[[ EXCERPTED PASSAGE open ]]
Layer pullets may be reared on wire, slats or litter. For properties where litter rearing is used and enteric infections or vaccination efficacy are a problem chickens may be brooded on wire for the first 3 – 4 weeks, and then transferred to litter.
The maximum stocking density for non caged layers or pullets at 16 weeks age is 30 kg per m2 of floor space. The maximum densities may only be used if there are cooling systems and ventilation fans in place to ensure control during extreme conditions. Lower densities should be targeted. When planning bird replacements producers must take into account prevailing seasonal conditions. These stocking densities apply to the indoor sheds on free range facilities also. Usable floor area may include any slatted or metal mesh area and any area occupied by feeding and watering equipment and nest boxes, on one or more levels provided that:
Provision of adequate perching space is encouraged for pullets and laying hens and can be provided as linear perches or slatted or wire mesh floors. If perches are provided all birds should have the opportunity to roost if that is their preference.
Available linear perches should allow not less than 15 cm per hen. Perches must be without sharp edges, and must be positioned to minimise fouling of any birds below. The horizontal distance between the perches should be at least 30 cm but not more than 1 metre, and the horizontal distance between perch and the wall should be at least 20 cm.
Slatted or wire mesh perching areas should provide a minimum of 450 cm2 per bird.
Roosting areas should be easily accessible and should not be so high above the floor level that birds may be easily injured when ascending of descending.
These requirements apply specifically to free range systems.
[[ EXCERPTED PASSAGE closed ]]
[[ DATA SUPPLIED open ]]
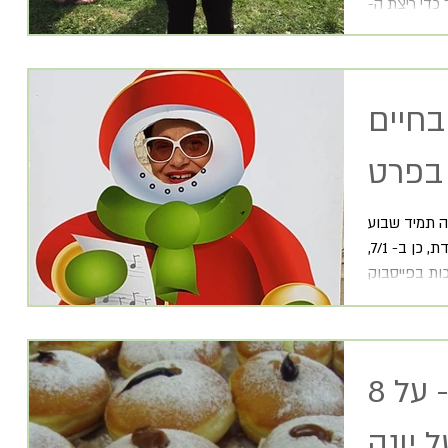
ך כדי ריצת ה-
לתאר את נחיל
כום שנת 2017 בחיים
 בפרט
ה תמיד שבוע
אחרי תחילתה. למה? כי אז אני חוגגת יום הולדת, כן ב- 7/1,
8 טיפים לחג החנוכה - על
פי שיטת ההרזיה של יונה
[[ DATA SUPPLIED closed ]]
## SET OF TASKS
**a)** From the passage on pullet and layer housing, print the text from "Roosting areas should" to "free range systems.".
**b)** In the passage on pullet and layer housing, what is the minimum horizontal distance between a perch and the wall?
**c)** List every surface on which the passage on pullet and layer housing says layer pullets may be reared.

## EXPECTED RESPONSES
**a)**
Roosting areas should be easily accessible and should not be so high above the floor level that birds may be easily injured when ascending of descending.
These requirements apply specifically to free range systems.

**b)** At least 20 cm.

**c)** Wire, slats, litter